O brasileiro talvez não seja mais corrupto do que o americano, o francês ou o argentino, mas é, ou era, o que mais tinha a sensação de que nada acontecia aos poderosos
Com a corrupção sendo considerada, pela primeira vez, como o maior problema do país, cai por terra a teoria cínica de que o povo está pouco ligando para quem rouba ou deixa de roubar, só se interessando pela economia, ou seja, pelo seu próprio bolso. O tema escolhido por 34% dos entrevistados, à frente da saúde (16%), desemprego (10%), violência e educação (ambos com 8%) na recente pesquisa do Datafolha, leva a Lava-Jato a adquirir ainda mais importância por ter exposto ao público de forma inédita as tenebrosas transações entre servidores, políticos e empresários. Não era objeto do levantamento, mas se fosse, talvez ficasse evidente a percepção de que a operação do juiz Sérgio Moro, além de atacar o mal, traz consigo o melhor remédio contra a principal causa: o combate à impunidade. O brasileiro talvez não seja mais corrupto do que o americano, o francês ou o argentino, mas é, ou era, o que mais tinha a sensação de que nada acontecia aos poderosos que assaltavam os cofres públicos. A impunidade podia ter entrado na canção “Coisas nossas”, em que Noel Rosa cantou algumas peculiaridades nativas. “O samba, a prontidão/ E outras bossas/ São nossas coisas, são coisas nossas!”. Ele incluiu o “prestamista e o vigarista”, que já agiam 80 anos atrás. Estranhamente, não falou da jabuticaba, que é o produto mais lembrado quando se quer dar exemplo de algo genuinamente brasileiro.

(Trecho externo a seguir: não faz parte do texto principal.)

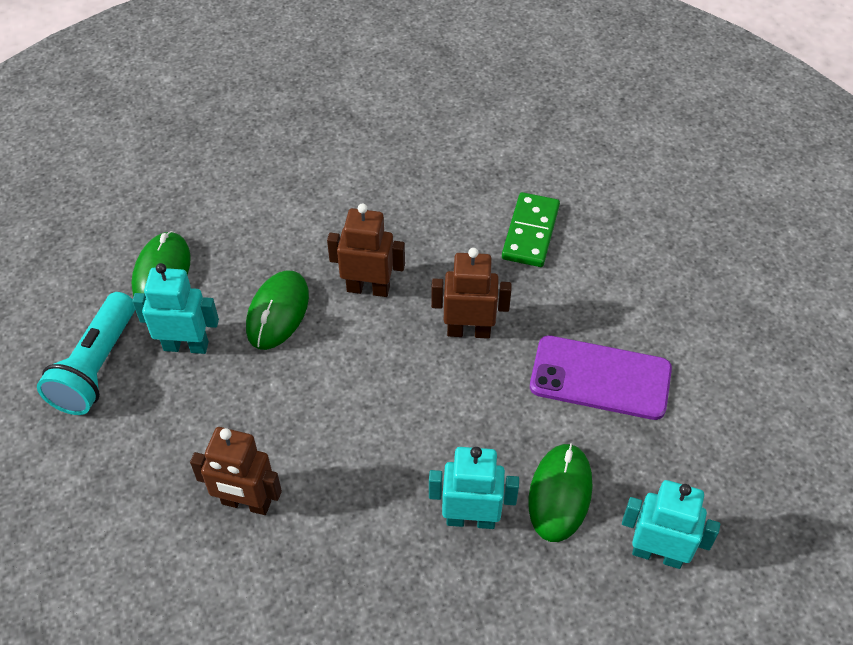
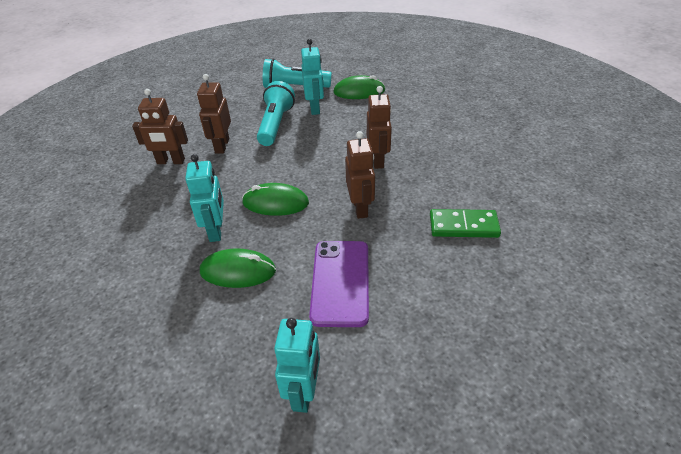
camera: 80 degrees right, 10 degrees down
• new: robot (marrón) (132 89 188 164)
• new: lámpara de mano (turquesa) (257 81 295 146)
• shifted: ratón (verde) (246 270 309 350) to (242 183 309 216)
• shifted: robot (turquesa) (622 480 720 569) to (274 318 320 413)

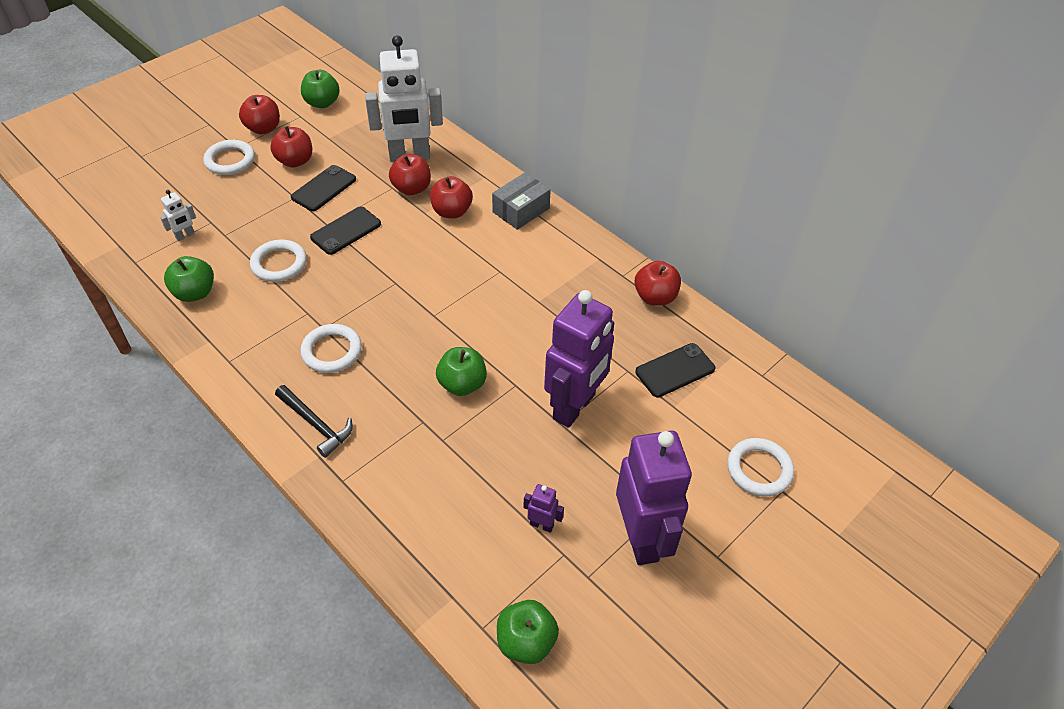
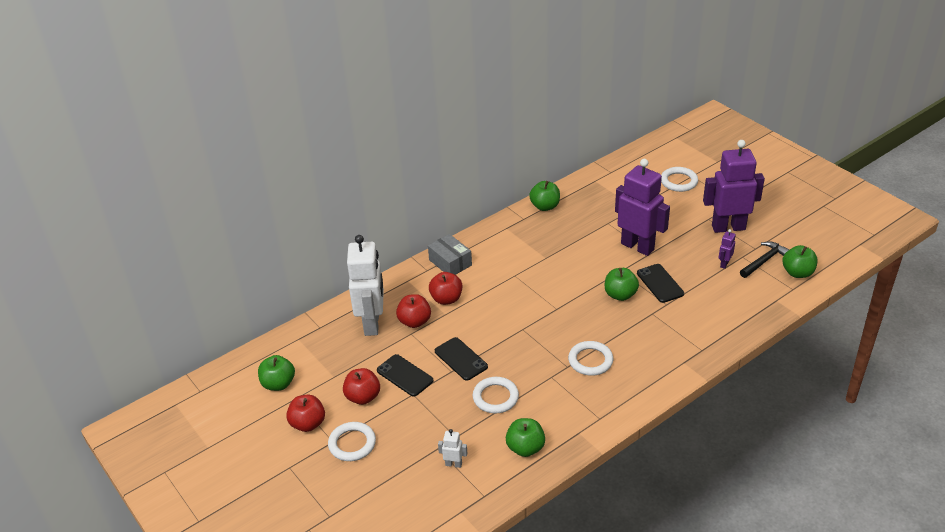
camera: 80 degrees left, 10 degrees down
• shifted: martillo (negro) (275 385 353 458) to (740 241 790 278)
• shifted: móvil (negro) (635 343 715 398) to (637 264 684 303)
• repainted: manzana (rojo) (634 261 681 306) to manzana (verde) (529 181 560 211)
• rotated: robot (blanco) (160 190 196 241) = (438 429 467 468) 45 degrees counterclockwise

Mas voltando à corrupção. Durante muito tempo, se disse que ela tinha vindo junto com Pedro Álvares Cabral, já que o escrivão da frota, Pero Vaz de Caminha, na carta ao rei anunciando a Descoberta, teria contrabandeado um pedido de emprego para um parente seu. Portugal nunca se conformou com a tentativa de atribuir-lhe a inauguração do nepotismo na colônia. Um embaixador chegou a escrever artigo desmentindo a versão, alegando que o texto fora deturpado. “O que ele (Caminha) pede, sim, é um favor ao rei. Seu genro Jorge de Osório, criminoso, estava preso na Ilha de São Tomé, desterrado. Segundo ainda o diplomata. Caminha solicita ao monarca que “lhe faça singular mercê de mandar vir da ilha para Lisboa o genro arruaceiro”. Tudo bem, não foi pedido de emprego, mas o início de uma prática ainda em voga hoje: o uso do pistolão e do privilégio para obter uma “mercê”, que pode começar com uma transferenciazinha e chegar até a criação de um propinoduto. De qualquer maneira, o fato é que há pragas que surgidas aqui ou vindas de fora, como o Aedes aegypti (oriundo da África, como diz o nome), se adaptam muito bem ao nosso território físico e aos costumes morais. Acabam sendo como nossas.
Em compensação, é legítima coisa nossa, além da jabuticaba, uma juíza como a Cármen Lúci(d)a. Data Vênia.